11.   Materials and methods: I am confused why are the exclusion criteria as it stands!

in example:

-Operative conversion clearly means that resident or senior surgeon had some difficulty, therefore this way a data pool is not correct- confounding factor!

-Previous appendectomy??? – How can you perform an appendectomy if there way an appendectomy?

-Co existence of other infections? – this means that the operation was a bit harder? I don’t understand, you evaluate laparoscopic appendectomy level needed for help but you exclude all kinds of factors that happen in real life. In addition to this: previous appendicitis treated conservatively – why is this excluded???

This is a major flaw of the study on my account!

12.   Results: please make tables more reader friendly. Not to say that is absurd for the table to be across 4 pages. Divide it and make it more reader friendly.

13.   Results: there is a flowchart, figure 1 that clearly shows that 76 patients were excluded due to missing data. 44 patients lost at follow up. – there were no mention of this type of exclusion and inclusion at criteria in materials and methods.

14.   P values DO NOT need to be on 6 decimal digits.

 

The paper is very hard to follow, very reader unfriendly, with unclear aims and results. 

Author Response

Dear colleague,

thanks a lot for taking time to carefully review our work.

I appreciate the effort to make our study better.

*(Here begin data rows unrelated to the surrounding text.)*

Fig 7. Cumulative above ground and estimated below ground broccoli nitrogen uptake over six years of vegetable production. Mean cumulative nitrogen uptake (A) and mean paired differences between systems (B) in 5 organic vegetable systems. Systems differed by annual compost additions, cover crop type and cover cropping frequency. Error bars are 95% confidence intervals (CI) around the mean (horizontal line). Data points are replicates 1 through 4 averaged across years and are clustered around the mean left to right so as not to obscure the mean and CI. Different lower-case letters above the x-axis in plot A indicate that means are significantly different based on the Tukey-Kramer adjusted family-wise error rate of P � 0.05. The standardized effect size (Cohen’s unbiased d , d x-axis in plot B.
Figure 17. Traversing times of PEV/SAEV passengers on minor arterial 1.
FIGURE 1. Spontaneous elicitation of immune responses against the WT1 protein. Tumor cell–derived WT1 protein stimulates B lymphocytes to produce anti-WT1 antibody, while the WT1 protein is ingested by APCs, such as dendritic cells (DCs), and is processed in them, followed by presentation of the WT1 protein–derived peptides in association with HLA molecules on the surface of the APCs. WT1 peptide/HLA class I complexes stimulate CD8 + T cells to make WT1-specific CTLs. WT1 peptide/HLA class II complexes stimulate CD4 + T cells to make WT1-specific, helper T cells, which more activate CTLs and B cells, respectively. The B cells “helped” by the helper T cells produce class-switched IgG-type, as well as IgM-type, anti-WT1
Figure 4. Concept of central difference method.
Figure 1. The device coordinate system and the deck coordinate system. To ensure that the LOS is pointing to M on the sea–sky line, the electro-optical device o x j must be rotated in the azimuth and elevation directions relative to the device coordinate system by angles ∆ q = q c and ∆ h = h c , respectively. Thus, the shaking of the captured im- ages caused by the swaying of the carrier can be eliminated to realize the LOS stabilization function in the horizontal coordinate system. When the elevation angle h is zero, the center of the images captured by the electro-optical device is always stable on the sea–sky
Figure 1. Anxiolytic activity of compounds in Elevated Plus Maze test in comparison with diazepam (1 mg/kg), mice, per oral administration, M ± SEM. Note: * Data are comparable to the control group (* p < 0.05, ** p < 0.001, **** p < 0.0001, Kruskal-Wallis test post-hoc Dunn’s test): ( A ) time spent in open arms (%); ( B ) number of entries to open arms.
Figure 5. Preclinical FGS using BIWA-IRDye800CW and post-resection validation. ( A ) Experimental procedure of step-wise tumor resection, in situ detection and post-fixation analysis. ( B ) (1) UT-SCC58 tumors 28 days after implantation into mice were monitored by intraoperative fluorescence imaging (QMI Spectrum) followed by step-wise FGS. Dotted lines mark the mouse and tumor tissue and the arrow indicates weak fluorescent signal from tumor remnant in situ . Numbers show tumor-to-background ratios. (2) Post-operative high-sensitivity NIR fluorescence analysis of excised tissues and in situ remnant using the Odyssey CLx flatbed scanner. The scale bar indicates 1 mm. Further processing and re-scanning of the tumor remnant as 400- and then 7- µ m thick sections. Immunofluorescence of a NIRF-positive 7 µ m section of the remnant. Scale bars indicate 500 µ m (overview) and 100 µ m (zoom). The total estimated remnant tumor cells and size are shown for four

You can find attached the reply to your points.

Thanks a lot

Bests

Stefano PB Cioffi

Author Response File: Author Response.docx

Round 2

Reviewer 1 Report

The authors have corrected the main methodological errors in the manuscript. However, they should correct the style and minor typographical and grammatical errors.

Reviewer 2 Report

The authors did answer and correct all that was asked but, having the limited options regarding the basic setting of this study, primarily using Resident1 registry and all its flaws (incomplete data, multivariate exclusions, conversions) my opinion is that no serious conclusions can not be drawn in this kind of study setting.